Quick answer: Tweens in Godot 4 are single-use. After they finish (or you call kill()), they refuse new tween_property calls. Call create_tween() fresh each time you want to animate.

The first time the player picks up a coin, the UI counter scales up nicely. The second pickup — nothing. The label sits at scale 1.0 like the tween never ran. You re-read the code, you log the function entry, you confirm tween_property is being called. The tween silently does nothing.

What Changed from Godot 3

In Godot 3, Tween was a node. You could call interpolate_property repeatedly across its lifetime and start() to play. In Godot 4, Tween is a transient object created by SceneTree.create_tween() (or Node.create_tween()). Once it finishes its chain of operations, it’s marked invalid. Subsequent tween_property calls produce an error in --verbose mode but no error in normal play — just silent no-ops.

The Fix: Fresh Tween Each Time

Replace your stored reference with a new one whenever you want to animate:

# WRONG: tween stored once, reused
var tween: Tween

func _ready():
    tween = create_tween()

func animate_pickup():
    tween.tween_property(label, "scale", Vector2.ONE * 1.5, 0.2)   # no-op after first finish

# RIGHT: new tween each call
var tween: Tween

func animate_pickup():
    if tween: tween.kill()
    tween = create_tween()
    tween.tween_property(label, "scale", Vector2.ONE * 1.5, 0.2)
    tween.tween_property(label, "scale", Vector2.ONE, 0.2)

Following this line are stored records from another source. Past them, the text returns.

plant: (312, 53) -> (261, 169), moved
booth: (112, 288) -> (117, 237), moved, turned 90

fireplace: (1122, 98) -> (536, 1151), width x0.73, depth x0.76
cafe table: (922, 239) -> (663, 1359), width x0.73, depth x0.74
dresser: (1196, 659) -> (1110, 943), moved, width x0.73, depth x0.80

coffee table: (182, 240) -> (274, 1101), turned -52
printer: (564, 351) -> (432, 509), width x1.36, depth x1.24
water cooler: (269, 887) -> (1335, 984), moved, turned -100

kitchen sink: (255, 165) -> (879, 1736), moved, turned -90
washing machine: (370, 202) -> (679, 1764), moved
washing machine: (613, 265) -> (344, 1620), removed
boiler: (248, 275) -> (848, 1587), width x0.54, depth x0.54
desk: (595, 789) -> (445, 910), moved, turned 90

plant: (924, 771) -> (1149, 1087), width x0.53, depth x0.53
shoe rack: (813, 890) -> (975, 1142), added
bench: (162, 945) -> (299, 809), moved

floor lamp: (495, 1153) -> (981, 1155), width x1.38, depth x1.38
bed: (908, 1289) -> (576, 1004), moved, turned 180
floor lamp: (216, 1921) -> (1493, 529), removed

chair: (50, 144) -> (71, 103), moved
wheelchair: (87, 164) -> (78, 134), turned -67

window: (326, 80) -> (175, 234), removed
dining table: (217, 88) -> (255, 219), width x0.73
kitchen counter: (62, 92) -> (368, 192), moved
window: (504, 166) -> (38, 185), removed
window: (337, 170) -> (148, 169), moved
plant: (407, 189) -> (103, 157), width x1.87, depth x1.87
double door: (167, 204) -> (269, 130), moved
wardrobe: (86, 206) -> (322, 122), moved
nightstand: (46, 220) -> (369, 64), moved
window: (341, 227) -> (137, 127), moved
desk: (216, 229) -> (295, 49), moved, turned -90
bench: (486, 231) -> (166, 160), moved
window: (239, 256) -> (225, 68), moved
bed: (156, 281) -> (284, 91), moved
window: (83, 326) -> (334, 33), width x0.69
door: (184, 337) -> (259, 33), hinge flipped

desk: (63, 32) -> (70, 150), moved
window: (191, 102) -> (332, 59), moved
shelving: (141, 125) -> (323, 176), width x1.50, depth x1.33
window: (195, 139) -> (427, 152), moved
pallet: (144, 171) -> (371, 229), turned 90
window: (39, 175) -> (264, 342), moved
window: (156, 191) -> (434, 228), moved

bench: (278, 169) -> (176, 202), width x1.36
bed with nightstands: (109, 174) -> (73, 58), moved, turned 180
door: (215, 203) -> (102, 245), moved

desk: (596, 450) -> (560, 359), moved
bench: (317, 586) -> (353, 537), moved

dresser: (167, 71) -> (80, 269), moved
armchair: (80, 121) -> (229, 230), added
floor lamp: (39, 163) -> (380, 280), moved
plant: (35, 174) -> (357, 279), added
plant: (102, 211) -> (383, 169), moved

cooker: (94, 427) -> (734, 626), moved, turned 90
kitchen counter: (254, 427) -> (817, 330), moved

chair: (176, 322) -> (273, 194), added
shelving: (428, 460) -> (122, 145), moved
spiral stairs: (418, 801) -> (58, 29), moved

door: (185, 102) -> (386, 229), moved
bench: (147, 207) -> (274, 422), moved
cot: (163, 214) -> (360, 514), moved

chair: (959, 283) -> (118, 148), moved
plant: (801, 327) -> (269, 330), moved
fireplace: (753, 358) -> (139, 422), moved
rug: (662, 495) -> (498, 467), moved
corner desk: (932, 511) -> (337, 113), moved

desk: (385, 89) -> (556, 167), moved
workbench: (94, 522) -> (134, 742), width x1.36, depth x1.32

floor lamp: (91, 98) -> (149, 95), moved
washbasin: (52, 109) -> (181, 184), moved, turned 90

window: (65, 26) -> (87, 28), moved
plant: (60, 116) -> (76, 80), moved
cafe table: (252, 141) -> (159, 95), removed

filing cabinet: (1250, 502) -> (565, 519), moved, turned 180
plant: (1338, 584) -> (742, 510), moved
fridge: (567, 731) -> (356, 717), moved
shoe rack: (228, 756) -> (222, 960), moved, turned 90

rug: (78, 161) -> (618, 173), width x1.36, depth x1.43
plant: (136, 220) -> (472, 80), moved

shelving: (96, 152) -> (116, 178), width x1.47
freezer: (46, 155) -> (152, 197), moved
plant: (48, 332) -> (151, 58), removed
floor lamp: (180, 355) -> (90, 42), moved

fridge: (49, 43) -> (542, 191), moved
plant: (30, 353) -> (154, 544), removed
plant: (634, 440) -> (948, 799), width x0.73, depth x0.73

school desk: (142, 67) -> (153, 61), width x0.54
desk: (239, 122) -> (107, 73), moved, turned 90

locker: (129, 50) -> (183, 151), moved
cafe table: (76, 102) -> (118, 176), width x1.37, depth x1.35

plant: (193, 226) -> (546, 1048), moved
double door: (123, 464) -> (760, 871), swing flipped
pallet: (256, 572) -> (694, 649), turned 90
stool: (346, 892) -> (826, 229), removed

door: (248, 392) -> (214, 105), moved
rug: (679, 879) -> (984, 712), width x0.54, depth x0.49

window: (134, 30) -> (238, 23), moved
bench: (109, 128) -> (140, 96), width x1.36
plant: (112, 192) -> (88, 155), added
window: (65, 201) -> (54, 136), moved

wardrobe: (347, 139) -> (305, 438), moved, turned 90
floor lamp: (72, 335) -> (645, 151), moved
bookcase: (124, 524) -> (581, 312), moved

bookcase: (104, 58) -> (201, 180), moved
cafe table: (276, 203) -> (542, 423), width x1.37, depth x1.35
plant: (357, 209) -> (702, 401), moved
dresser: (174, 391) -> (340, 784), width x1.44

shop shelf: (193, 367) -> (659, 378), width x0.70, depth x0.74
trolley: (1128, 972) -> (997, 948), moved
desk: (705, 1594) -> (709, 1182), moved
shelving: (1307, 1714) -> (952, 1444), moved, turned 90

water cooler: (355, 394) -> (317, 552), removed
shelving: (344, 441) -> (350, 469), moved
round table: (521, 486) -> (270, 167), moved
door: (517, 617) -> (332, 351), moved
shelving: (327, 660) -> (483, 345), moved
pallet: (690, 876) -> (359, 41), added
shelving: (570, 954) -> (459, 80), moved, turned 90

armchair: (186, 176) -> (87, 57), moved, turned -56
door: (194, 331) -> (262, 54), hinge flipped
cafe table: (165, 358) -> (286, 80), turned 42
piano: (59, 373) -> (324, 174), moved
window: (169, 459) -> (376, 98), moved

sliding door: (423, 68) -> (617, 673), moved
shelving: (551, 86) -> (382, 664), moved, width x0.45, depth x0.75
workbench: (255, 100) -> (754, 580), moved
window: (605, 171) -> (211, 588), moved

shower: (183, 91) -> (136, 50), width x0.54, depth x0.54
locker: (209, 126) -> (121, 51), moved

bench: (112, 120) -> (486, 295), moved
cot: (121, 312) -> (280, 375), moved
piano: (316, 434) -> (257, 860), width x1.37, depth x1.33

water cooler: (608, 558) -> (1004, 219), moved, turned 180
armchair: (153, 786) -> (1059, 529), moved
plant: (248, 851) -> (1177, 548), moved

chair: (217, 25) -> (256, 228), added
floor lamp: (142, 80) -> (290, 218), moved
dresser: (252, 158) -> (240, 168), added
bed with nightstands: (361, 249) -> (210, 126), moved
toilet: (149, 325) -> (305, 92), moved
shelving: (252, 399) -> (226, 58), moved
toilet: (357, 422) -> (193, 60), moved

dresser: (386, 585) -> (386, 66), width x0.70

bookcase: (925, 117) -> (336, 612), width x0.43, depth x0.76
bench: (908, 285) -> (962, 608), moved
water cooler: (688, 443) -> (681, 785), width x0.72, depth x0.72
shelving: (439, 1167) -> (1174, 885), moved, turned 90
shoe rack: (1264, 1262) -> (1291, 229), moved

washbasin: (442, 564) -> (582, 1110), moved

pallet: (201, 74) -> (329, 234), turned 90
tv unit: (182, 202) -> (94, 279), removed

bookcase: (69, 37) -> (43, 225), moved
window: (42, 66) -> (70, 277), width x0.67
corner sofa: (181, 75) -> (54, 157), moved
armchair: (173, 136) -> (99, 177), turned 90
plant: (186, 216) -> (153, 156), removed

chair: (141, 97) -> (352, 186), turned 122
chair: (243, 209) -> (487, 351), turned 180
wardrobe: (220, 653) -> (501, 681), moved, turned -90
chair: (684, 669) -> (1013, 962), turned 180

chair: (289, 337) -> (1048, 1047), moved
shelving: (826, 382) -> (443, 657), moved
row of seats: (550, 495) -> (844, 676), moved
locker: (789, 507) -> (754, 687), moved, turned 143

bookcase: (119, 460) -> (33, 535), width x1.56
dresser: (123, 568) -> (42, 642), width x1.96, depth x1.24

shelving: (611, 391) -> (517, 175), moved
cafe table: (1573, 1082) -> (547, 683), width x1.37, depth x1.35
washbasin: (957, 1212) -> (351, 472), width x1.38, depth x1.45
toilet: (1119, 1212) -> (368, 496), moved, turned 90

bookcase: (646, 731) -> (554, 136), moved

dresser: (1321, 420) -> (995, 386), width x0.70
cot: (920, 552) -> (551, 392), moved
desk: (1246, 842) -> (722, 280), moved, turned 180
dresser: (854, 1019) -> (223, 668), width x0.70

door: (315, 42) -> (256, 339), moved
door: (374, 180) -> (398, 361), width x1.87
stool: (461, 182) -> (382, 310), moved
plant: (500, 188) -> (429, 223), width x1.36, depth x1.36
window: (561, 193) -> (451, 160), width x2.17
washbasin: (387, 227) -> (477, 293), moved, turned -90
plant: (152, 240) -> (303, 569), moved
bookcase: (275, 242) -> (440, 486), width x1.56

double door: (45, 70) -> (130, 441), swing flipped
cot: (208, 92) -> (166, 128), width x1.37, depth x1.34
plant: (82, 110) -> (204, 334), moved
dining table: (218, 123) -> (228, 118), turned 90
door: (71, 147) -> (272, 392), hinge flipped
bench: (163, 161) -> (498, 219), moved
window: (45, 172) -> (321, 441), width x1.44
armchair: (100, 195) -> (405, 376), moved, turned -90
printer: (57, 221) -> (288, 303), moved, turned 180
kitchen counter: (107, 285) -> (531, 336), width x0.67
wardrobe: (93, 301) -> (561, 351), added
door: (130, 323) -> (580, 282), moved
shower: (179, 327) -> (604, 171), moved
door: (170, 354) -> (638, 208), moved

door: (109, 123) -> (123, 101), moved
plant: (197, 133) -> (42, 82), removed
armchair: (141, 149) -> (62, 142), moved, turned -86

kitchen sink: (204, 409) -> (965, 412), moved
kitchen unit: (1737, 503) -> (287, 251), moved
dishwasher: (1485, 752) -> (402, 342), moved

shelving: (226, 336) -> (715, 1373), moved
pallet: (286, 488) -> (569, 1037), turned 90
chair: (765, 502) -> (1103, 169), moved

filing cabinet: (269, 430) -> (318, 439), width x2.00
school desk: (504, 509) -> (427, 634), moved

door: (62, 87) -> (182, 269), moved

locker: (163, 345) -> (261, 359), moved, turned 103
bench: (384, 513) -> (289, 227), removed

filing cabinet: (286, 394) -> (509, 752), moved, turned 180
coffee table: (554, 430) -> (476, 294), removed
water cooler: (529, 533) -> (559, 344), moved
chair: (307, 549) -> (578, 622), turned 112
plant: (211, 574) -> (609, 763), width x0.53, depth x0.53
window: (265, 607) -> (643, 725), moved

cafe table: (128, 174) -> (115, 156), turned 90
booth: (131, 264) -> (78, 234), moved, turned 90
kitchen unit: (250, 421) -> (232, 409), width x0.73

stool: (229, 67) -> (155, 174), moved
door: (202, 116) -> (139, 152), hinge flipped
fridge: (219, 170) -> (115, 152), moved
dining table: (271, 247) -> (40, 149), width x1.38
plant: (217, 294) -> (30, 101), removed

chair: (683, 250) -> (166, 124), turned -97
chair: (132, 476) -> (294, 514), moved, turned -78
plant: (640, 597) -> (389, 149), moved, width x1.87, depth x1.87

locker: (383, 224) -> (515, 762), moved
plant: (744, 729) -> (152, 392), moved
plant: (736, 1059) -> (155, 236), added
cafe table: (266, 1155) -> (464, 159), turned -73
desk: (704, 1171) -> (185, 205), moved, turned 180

The if tween: tween.kill() guard cancels any in-progress animation from a previous call before starting the new one. Without it, two rapid pickups would produce two competing tweens scaling the label simultaneously.

When You Want a Looping Tween

For an idle bob or breathing animation, create one tween and call set_loops():

func _ready():
    var tween = create_tween().set_loops().set_trans(Tween.TRANS_SINE)
    tween.tween_property(self, "position:y", position.y - 4, 0.6)
    tween.tween_property(self, "position:y", position.y, 0.6)

set_loops() with no argument loops forever. Pass an integer to loop a finite number of times. The tween stays alive until you explicitly kill() it or the node leaves the tree.

Parallel and Sequential Steps

By default each tween_property runs after the previous one. To run them in parallel, call set_parallel(true) on the tween or use parallel() on each step:

var tween = create_tween().set_parallel(true)
tween.tween_property(self, "position", target_pos, 0.3)
tween.tween_property(self, "modulate", Color.WHITE, 0.3)
# Both finish at the same time

Verifying

Run with --verbose in a terminal. After the first animation finishes, look for “Tween is invalid” warnings on subsequent calls — if you see them, you’re still reusing the reference. After the fix, no warnings appear and each call animates as expected.

“Tweens in Godot 4 are one-shot. Create a new one every time. The pattern is kill old, create new.”

Stale tween references are the single most common Godot 4 animation bug — fix it once and you’ll recognize it forever.